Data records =
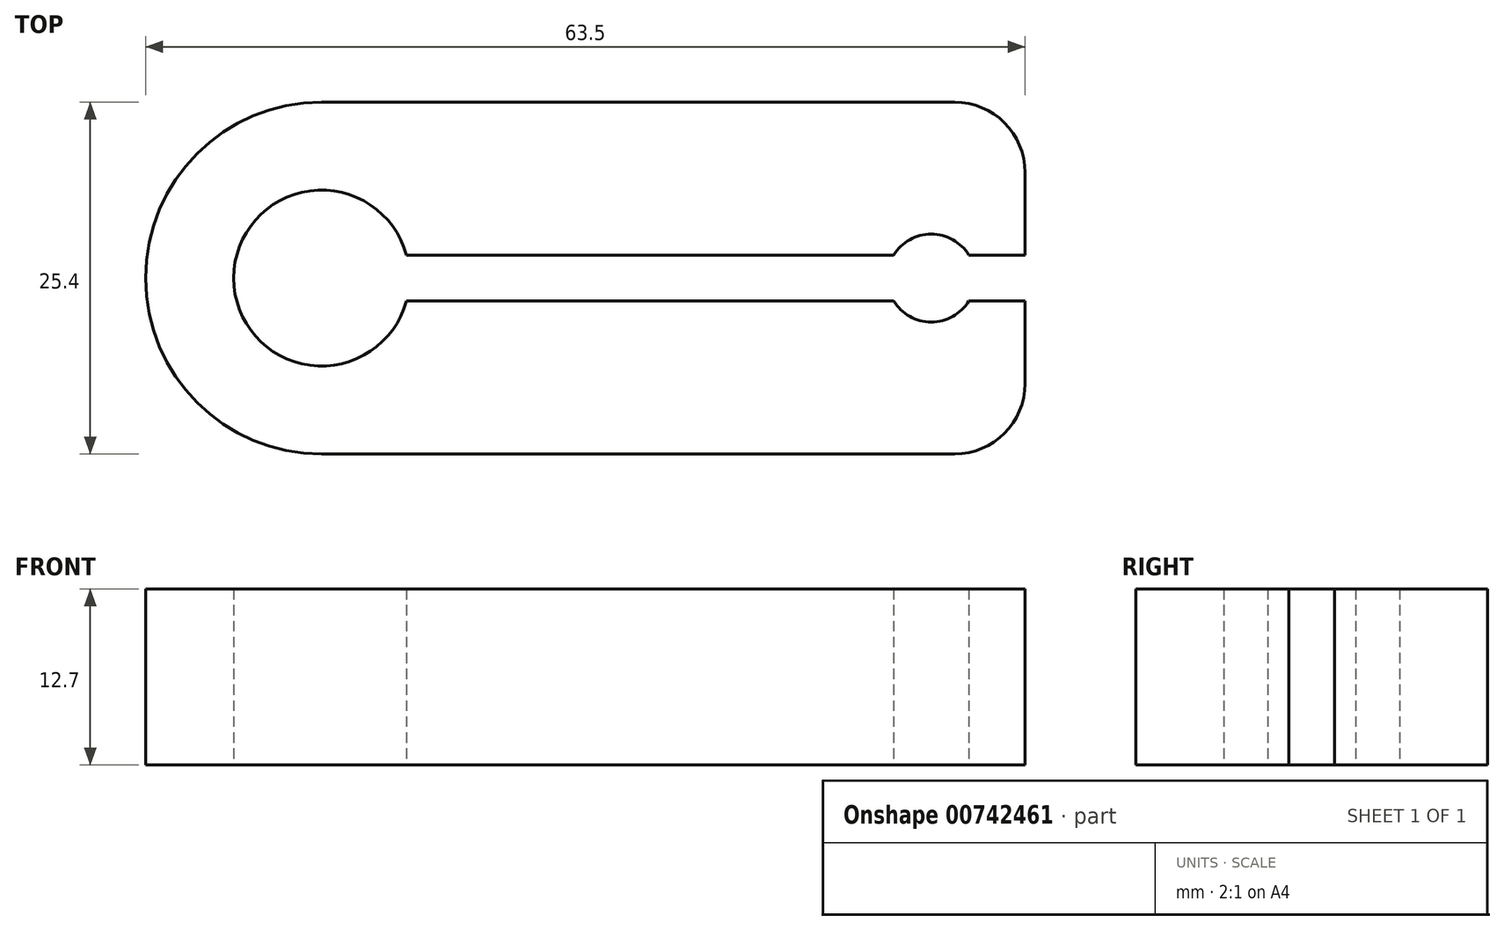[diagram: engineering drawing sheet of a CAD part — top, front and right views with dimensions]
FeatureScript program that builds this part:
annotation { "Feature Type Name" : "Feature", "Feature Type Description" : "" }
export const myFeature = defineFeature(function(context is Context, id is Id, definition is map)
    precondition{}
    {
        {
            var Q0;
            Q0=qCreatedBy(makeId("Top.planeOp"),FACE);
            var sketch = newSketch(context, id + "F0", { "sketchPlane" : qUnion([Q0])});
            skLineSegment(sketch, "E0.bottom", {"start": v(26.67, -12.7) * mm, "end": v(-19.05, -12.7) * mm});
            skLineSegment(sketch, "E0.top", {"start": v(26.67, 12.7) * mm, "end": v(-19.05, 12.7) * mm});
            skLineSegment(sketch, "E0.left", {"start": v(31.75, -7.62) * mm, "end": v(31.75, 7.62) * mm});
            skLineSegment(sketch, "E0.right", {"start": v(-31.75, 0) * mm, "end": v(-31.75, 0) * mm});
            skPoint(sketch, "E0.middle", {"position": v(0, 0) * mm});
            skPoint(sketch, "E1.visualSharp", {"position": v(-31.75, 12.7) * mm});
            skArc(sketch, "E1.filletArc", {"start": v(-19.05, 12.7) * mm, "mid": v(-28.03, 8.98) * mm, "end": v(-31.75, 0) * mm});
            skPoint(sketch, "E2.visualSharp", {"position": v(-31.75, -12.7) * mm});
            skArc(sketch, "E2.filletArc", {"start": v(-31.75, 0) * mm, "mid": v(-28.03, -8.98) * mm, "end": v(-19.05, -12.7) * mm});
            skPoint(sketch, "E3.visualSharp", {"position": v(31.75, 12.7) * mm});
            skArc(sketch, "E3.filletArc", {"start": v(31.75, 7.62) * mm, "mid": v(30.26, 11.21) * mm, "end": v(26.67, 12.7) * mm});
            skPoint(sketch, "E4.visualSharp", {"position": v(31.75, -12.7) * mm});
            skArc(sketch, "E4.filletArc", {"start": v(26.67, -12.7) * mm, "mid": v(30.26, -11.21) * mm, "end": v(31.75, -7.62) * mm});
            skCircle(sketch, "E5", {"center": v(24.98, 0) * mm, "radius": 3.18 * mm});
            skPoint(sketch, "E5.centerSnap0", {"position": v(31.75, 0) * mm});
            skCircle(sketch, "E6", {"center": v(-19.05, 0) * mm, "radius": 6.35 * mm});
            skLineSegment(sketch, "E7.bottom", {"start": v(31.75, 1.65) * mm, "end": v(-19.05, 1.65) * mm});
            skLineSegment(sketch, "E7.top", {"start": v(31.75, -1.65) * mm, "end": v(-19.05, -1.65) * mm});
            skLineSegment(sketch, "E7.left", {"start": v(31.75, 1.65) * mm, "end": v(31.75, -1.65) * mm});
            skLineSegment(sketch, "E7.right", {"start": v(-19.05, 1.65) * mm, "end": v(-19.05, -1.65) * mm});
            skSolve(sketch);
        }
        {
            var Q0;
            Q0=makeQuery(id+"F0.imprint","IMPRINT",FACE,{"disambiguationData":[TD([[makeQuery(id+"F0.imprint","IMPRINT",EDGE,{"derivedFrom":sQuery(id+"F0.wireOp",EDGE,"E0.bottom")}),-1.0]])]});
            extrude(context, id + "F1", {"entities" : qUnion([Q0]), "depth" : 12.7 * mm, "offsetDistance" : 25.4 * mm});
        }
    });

What you should do =
Rewrite every line of the entries above as a JSON list of strings, one string per line, with blank lines omitted. Leave the pictures out.

Worked answer =
[
  "[diagram: engineering drawing sheet of a CAD part — top, front and right views with dimensions]",
  "FeatureScript program that builds this part:",
  "annotation { \"Feature Type Name\" : \"Feature\", \"Feature Type Description\" : \"\" }",
  "export const myFeature = defineFeature(function(context is Context, id is Id, definition is map)",
  "    precondition{}",
  "    {",
  "        {",
  "            var Q0;",
  "            Q0=qCreatedBy(makeId(\"Top.planeOp\"),FACE);",
  "            var sketch = newSketch(context, id + \"F0\", { \"sketchPlane\" : qUnion([Q0])});",
  "            skLineSegment(sketch, \"E0.bottom\", {\"start\": v(26.67, -12.7) * mm, \"end\": v(-19.05, -12.7) * mm});",
  "            skLineSegment(sketch, \"E0.top\", {\"start\": v(26.67, 12.7) * mm, \"end\": v(-19.05, 12.7) * mm});",
  "            skLineSegment(sketch, \"E0.left\", {\"start\": v(31.75, -7.62) * mm, \"end\": v(31.75, 7.62) * mm});",
  "            skLineSegment(sketch, \"E0.right\", {\"start\": v(-31.75, 0) * mm, \"end\": v(-31.75, 0) * mm});",
  "            skPoint(sketch, \"E0.middle\", {\"position\": v(0, 0) * mm});",
  "            skPoint(sketch, \"E1.visualSharp\", {\"position\": v(-31.75, 12.7) * mm});",
  "            skArc(sketch, \"E1.filletArc\", {\"start\": v(-19.05, 12.7) * mm, \"mid\": v(-28.03, 8.98) * mm, \"end\": v(-31.75, 0) * mm});",
  "            skPoint(sketch, \"E2.visualSharp\", {\"position\": v(-31.75, -12.7) * mm});",
  "            skArc(sketch, \"E2.filletArc\", {\"start\": v(-31.75, 0) * mm, \"mid\": v(-28.03, -8.98) * mm, \"end\": v(-19.05, -12.7) * mm});",
  "            skPoint(sketch, \"E3.visualSharp\", {\"position\": v(31.75, 12.7) * mm});",
  "            skArc(sketch, \"E3.filletArc\", {\"start\": v(31.75, 7.62) * mm, \"mid\": v(30.26, 11.21) * mm, \"end\": v(26.67, 12.7) * mm});",
  "            skPoint(sketch, \"E4.visualSharp\", {\"position\": v(31.75, -12.7) * mm});",
  "            skArc(sketch, \"E4.filletArc\", {\"start\": v(26.67, -12.7) * mm, \"mid\": v(30.26, -11.21) * mm, \"end\": v(31.75, -7.62) * mm});",
  "            skCircle(sketch, \"E5\", {\"center\": v(24.98, 0) * mm, \"radius\": 3.18 * mm});",
  "            skPoint(sketch, \"E5.centerSnap0\", {\"position\": v(31.75, 0) * mm});",
  "            skCircle(sketch, \"E6\", {\"center\": v(-19.05, 0) * mm, \"radius\": 6.35 * mm});",
  "            skLineSegment(sketch, \"E7.bottom\", {\"start\": v(31.75, 1.65) * mm, \"end\": v(-19.05, 1.65) * mm});",
  "            skLineSegment(sketch, \"E7.top\", {\"start\": v(31.75, -1.65) * mm, \"end\": v(-19.05, -1.65) * mm});",
  "            skLineSegment(sketch, \"E7.left\", {\"start\": v(31.75, 1.65) * mm, \"end\": v(31.75, -1.65) * mm});",
  "            skLineSegment(sketch, \"E7.right\", {\"start\": v(-19.05, 1.65) * mm, \"end\": v(-19.05, -1.65) * mm});",
  "            skSolve(sketch);",
  "        }",
  "        {",
  "            var Q0;",
  "            Q0=makeQuery(id+\"F0.imprint\",\"IMPRINT\",FACE,{\"disambiguationData\":[TD([[makeQuery(id+\"F0.imprint\",\"IMPRINT\",EDGE,{\"derivedFrom\":sQuery(id+\"F0.wireOp\",EDGE,\"E0.bottom\")}),-1.0]])]});",
  "            extrude(context, id + \"F1\", {\"entities\" : qUnion([Q0]), \"depth\" : 12.7 * mm, \"offsetDistance\" : 25.4 * mm});",
  "        }",
  "    });"
]